In the above-described multilevel programming, it is critical that respective threshold voltage levels have a statistical distribution of approximately 0.5 V. Consequently, as the distribution decreases by accurately adjusting the respective threshold levels, more levels can be programmed allowing the number of bits per cell to be increased.
To decrease the above voltage distribution, a technique for repeatedly programming and verifying has generally been used in the programming. In this technique, a series of voltage pulses is applied to a cell to program a nonvolatile memory cell at a desired threshold level. A reading process between the respective voltage pulses verifies whether the cell reaches the desired threshold level. During verification, when the verified threshold level value reaches the desired threshold level value, the programming process stops.
In the system for repeatedly programming and verifying, it is difficult to reduce the error distribution of the threshold levels due to a program voltage pulse width. Furthermore, the algorithm of repeatedly programming and verifying requires an additional circuit, thereby increasing the peripheral circuit area of a chip. Moreover, this method increases the programming time.
To eliminate the above-stated drawbacks, R. Cernea of SunDisk Co. introduced a simultaneous programming and verifying technique (U.S. Pat. No. 5,422,842). FIG. 1A shows the symbol and circuit diagram of the EEPROM of Cernea. The EEPROM cell consists of a control gate 1, a floating gate 2, a source 3, a channel region 4, and a drain 5.

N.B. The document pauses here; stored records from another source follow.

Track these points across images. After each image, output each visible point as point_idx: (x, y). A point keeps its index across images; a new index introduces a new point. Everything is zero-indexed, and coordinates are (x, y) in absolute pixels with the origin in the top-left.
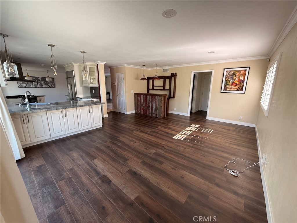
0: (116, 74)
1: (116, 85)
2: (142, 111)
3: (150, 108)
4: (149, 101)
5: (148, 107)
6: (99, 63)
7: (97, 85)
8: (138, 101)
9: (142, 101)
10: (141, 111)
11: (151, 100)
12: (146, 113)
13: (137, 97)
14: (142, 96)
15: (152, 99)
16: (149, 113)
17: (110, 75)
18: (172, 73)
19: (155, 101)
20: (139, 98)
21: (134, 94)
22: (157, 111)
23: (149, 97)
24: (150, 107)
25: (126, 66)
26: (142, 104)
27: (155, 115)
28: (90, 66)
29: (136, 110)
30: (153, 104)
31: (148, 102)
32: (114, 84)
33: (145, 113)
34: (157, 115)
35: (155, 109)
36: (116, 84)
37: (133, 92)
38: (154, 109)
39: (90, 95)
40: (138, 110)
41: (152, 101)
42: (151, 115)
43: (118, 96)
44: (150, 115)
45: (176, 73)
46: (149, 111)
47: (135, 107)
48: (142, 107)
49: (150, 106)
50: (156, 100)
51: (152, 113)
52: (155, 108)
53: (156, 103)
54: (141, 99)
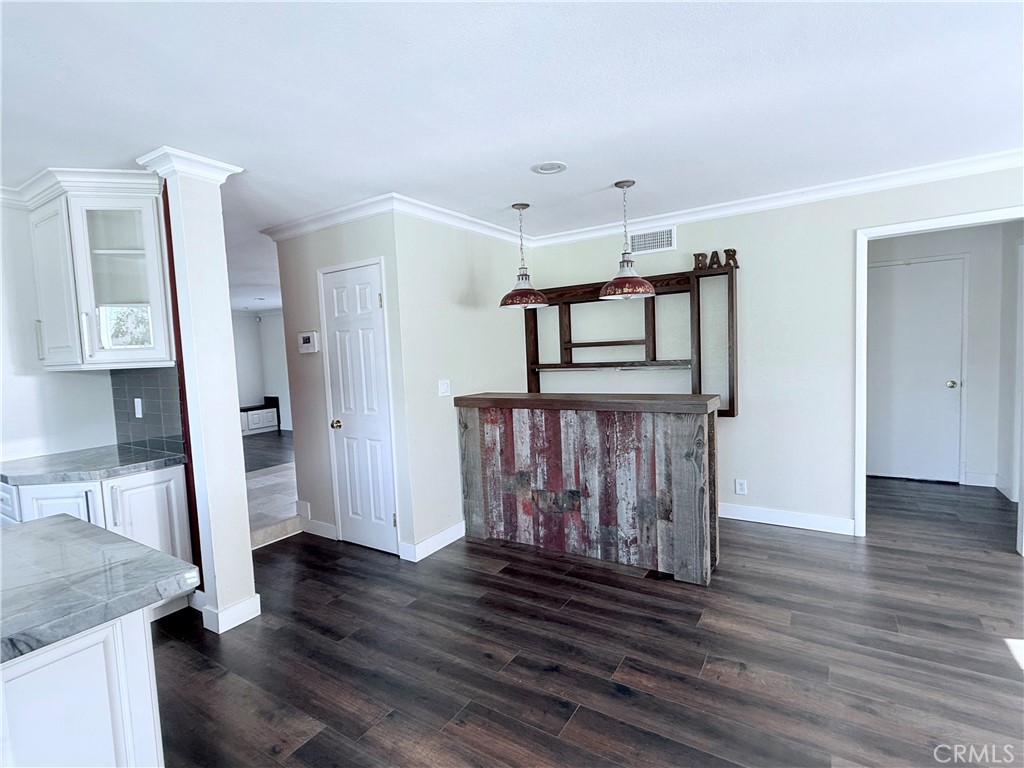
0: (320, 276)
1: (319, 354)
2: (524, 520)
3: (594, 501)
4: (583, 449)
5: (574, 495)
6: (177, 165)
7: (162, 358)
8: (487, 451)
9: (523, 449)
10: (512, 525)
11: (594, 440)
12: (558, 537)
13: (482, 425)
14: (521, 417)
15: (606, 439)
16: (585, 539)
17: (275, 300)
18: (704, 256)
19: (638, 450)
20: (494, 433)
21: (459, 402)
22: (661, 524)
23: (583, 421)
24: (587, 496)
25: (397, 206)
26: (524, 477)
27: (640, 552)
28: (96, 205)
29: (478, 520)
30: (619, 473)
31: (568, 458)
32: (307, 340)
33: (548, 539)
34: (660, 557)
35: (640, 512)
36: (320, 342)
37: (447, 391)
38: (625, 514)
39: (112, 440)
40: (487, 512)
41: (607, 452)
42: (606, 553)
43: (336, 425)
44: (597, 553)
45: (731, 254)
46: (584, 527)
47: (467, 494)
48: (523, 497)
49: (595, 485)
50: (643, 445)
51: (608, 543)
52: (641, 502)
53: (645, 467)
54: (508, 437)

When a voltage sufficient to cause programming is applied to control gate 1 and drain 5, a current flows between drain 5 and source 3. The current is compared to a given reference current to generate a programming completion signal when the current is equal to or less than the reference current. This process is illustrated in FIG. 1B.
In this technique, the programming state is automatically verified at the same time as the programming to slightly counteract the drawbacks of repeatedly programming and verification. However, the threshold voltage level applied to control gate 1 of the memory cell is not adjusted.
U.S. Pat. No. 5,043,940 to Harari performs the multilevel programming by changing reference currents corresponding to respective levels. As shown in FIG. 1B, the reference currents for verification are not explicitly or linearly related to the threshold voltages of a cell. Therefore, the multilevel cannot be directly and effectively controlled in the current-controlled method.